AIM 1: Please pull out every line of the listing below that contains the string "treble".

TEXT SECTION:
● ● ● ● ●
# Atlantic Pistache



## manbuckwal (Apr 6, 2014)

Picked this piece up yesterday thanks to Mike. Was told it is Atlantic Pistache . It is noticeably heavy !
I don't have any end grain shots. Can take better close ups if need be. Thanks !

Reactions: EyeCandy! 4


----------



## Sprung (Apr 6, 2014)

Very nice, Tom! I like it. (And all the other stuff you just picked up too!)

And if you need a place to store it, or any of the other wood in your Recent Finds thread, I'll have some shelf space available that I can "loan" you in a couple weeks or so when I get shelves put up in my shop.

Reactions: Funny 1


----------



## barry richardson (Apr 6, 2014)

Nice! is it green or dry?


----------



## manbuckwal (Apr 6, 2014)

It's showing 12 % MC .


----------



## manbuckwal (Apr 6, 2014)
● ● ● ● ●
Records in a dataset:
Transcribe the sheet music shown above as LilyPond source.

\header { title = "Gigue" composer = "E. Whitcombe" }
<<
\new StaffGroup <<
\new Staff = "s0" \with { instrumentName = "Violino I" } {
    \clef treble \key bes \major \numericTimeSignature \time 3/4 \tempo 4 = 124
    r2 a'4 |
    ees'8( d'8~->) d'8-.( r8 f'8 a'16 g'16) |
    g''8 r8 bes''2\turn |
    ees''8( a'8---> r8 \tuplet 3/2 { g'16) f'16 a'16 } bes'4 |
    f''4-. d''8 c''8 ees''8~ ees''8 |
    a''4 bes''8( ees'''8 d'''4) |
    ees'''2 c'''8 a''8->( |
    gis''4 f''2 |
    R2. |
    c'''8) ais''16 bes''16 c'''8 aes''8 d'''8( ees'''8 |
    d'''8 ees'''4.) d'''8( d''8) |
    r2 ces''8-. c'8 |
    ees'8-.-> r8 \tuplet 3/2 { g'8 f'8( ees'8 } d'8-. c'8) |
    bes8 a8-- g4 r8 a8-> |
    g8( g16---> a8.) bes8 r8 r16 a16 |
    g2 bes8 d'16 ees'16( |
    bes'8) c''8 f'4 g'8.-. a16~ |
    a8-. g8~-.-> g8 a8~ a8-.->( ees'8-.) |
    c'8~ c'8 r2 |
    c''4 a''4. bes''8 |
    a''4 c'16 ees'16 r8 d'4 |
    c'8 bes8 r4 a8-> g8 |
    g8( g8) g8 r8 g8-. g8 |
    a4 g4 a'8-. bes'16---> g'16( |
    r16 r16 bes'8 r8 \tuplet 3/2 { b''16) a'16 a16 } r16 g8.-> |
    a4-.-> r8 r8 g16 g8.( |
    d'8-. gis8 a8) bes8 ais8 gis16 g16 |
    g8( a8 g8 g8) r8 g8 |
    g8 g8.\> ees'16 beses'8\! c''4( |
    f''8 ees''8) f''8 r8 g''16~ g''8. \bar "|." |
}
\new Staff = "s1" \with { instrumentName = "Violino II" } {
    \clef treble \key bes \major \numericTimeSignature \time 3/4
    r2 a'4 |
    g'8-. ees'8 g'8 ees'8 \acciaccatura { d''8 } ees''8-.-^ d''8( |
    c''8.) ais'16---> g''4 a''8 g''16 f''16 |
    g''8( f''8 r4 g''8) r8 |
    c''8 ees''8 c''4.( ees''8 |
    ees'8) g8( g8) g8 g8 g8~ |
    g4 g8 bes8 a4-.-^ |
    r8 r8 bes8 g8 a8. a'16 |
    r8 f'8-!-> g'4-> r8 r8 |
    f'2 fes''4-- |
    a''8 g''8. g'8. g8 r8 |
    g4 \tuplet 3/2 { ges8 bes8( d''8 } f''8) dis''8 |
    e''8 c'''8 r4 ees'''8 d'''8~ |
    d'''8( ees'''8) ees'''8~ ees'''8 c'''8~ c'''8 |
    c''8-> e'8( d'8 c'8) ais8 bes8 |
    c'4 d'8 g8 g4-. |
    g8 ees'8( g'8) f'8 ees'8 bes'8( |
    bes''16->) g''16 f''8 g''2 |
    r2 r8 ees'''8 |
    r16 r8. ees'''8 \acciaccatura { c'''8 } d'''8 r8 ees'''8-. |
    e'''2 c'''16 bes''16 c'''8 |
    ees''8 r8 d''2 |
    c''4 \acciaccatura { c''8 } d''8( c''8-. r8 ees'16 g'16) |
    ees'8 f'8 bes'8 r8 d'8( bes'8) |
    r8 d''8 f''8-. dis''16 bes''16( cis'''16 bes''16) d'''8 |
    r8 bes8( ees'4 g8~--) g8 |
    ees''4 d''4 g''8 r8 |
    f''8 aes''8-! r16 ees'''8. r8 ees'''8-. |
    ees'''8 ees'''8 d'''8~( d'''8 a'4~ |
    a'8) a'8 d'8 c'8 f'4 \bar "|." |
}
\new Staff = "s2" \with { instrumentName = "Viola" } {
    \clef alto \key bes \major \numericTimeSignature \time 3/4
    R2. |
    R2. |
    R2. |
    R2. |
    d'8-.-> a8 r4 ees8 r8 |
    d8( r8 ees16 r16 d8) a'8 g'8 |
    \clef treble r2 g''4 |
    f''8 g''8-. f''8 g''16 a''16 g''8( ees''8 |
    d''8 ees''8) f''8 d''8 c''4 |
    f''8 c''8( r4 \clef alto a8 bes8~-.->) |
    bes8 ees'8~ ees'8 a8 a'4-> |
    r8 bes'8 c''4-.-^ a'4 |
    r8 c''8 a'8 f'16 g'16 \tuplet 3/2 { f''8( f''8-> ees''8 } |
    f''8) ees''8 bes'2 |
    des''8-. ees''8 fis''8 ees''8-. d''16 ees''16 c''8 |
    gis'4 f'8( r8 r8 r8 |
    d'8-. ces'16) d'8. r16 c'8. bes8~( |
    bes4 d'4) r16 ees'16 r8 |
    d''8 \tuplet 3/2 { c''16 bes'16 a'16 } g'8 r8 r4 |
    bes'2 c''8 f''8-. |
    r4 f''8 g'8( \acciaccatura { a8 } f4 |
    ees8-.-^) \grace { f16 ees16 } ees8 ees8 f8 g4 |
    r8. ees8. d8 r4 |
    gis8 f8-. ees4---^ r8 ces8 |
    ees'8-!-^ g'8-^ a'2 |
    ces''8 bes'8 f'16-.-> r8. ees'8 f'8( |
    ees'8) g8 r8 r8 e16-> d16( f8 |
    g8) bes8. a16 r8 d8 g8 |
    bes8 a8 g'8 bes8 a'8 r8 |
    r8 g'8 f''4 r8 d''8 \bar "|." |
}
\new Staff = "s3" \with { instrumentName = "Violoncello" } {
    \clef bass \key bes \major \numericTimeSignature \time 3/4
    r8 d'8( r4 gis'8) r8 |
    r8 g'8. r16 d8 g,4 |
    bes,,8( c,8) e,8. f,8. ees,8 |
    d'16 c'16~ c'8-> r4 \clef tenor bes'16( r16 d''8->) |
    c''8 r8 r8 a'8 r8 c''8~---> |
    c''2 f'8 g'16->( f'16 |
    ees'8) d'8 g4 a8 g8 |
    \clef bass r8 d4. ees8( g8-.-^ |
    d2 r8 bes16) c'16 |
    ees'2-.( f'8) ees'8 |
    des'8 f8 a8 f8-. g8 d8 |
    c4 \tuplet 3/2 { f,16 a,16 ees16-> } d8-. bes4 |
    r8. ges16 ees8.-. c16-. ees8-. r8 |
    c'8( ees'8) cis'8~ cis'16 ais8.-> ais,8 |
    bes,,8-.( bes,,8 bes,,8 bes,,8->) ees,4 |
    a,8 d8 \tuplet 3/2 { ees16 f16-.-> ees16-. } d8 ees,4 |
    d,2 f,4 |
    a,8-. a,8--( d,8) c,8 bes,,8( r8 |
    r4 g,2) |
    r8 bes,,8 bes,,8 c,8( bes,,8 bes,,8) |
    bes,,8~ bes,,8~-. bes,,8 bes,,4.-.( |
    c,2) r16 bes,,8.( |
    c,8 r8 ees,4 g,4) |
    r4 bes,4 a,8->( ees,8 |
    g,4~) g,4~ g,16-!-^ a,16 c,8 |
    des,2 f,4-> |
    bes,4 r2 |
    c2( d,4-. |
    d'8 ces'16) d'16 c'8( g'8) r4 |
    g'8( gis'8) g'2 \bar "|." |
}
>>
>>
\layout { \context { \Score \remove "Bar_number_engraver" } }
● ● ● ● ●
AIM 2: Extract the passage of the Atlantic Pistache thread above that begins at the words "And if you need" and stops after "in my shop.".

WORKED ANSWER 1:
    \clef treble \key bes \major \numericTimeSignature \time 3/4 \tempo 4 = 124
    \clef treble \key bes \major \numericTimeSignature \time 3/4
    \clef treble r2 g''4 |

WORKED ANSWER 2:
And if you need a place to store it, or any of the other wood in your Recent Finds thread, I'll have some shelf space available that I can "loan" you in a couple weeks or so when I get shelves put up in my shop.